BEGIN Given entries

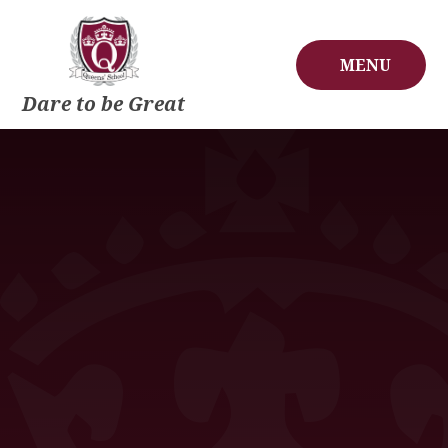
Skip to content ↓
MENU
Dare to be Great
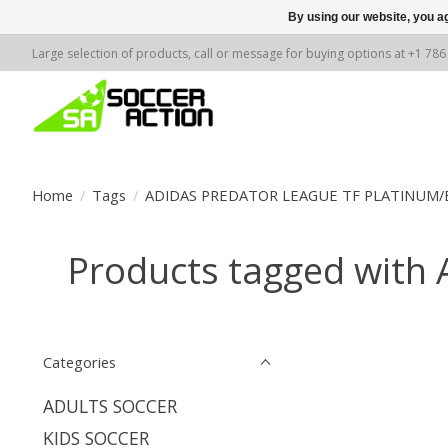
By using our website, you ag
Large selection of products, call or message for buying options at +1 78
Home
/
Tags
/
ADIDAS PREDATOR LEAGUE TF PLATINUM/
Products tagged wit
Categories
ADULTS SOCCER
KIDS SOCCER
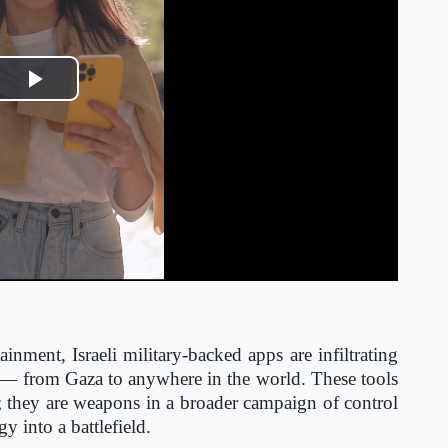
Play
Video
nment, Israeli military-backed apps are infiltrating
r — from Gaza to anywhere in the world. These tools
ft; they are weapons in a broader campaign of control
y into a battlefield.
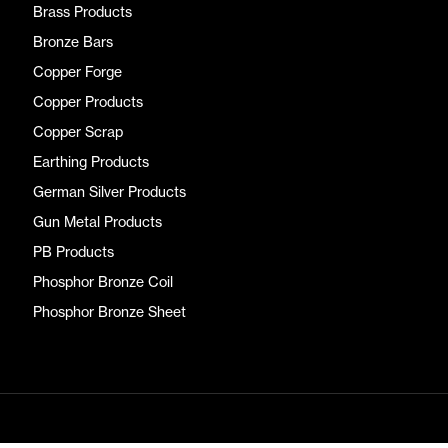
Brass Products
Bronze Bars
Copper Forge
Copper Products
Copper Scrap
Earthing Products
German Silver Products
Gun Metal Products
PB Products
Phosphor Bronze Coil
Phosphor Bronze Sheet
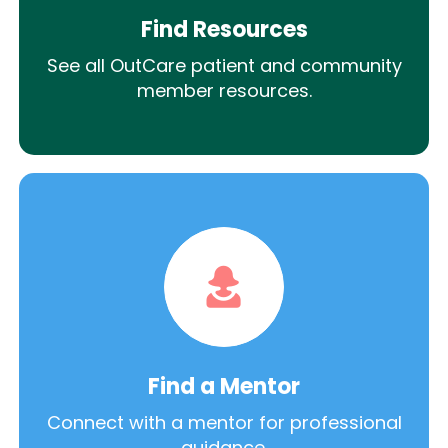
Find Resources
See all OutCare patient and community
member resources.
Find a Mentor
Connect with a mentor for professional
guidance.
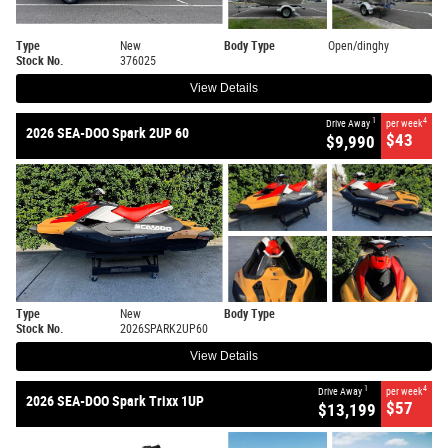
Type
New
Body Type
Open/dinghy
Stock No.
376025
View Details
1
4
Drive Away
per week
2026 SEA-DOO Spark 2UP 60
$43
$9,990
Type
New
Body Type
Stock No.
2026SPARK2UP60
View Details
1
4
Drive Away
per week
2026 SEA-DOO Spark Trixx 1UP
$57
$13,199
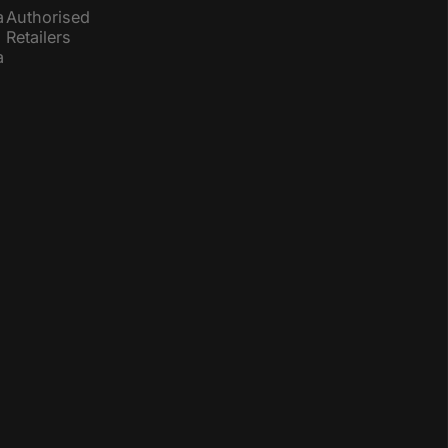
a
Authorised
Retailers
a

END Given entries

Exercise requirements:
Write out each of the lines above word for word, leaving out the pictures.

The completed task:
Skip to content ↓
MENU
Dare to be Great
By using our website, you ag
Large selection of products, call or message for buying options at +1 78
Home
/
Tags
/
ADIDAS PREDATOR LEAGUE TF PLATINUM/
Products tagged wit
Categories
ADULTS SOCCER
KIDS SOCCER
Play
Video
nment, Israeli military-backed apps are infiltrating
r — from Gaza to anywhere in the world. These tools
ft; they are weapons in a broader campaign of control
y into a battlefield.
Brass Products
Bronze Bars
Copper Forge
Copper Products
Copper Scrap
Earthing Products
German Silver Products
Gun Metal Products
PB Products
Phosphor Bronze Coil
Phosphor Bronze Sheet
Find Resources
See all OutCare patient and community
member resources.
Find a Mentor
Connect with a mentor for professional
guidance.
Type
New
Body Type
Open/dinghy
Stock No.
376025
View Details
1
4
Drive Away
per week
2026 SEA-DOO Spark 2UP 60
$43
$9,990
Type
New
Body Type
Stock No.
2026SPARK2UP60
View Details
1
4
Drive Away
per week
2026 SEA-DOO Spark Trixx 1UP
$57
$13,199
a
Authorised
Retailers
a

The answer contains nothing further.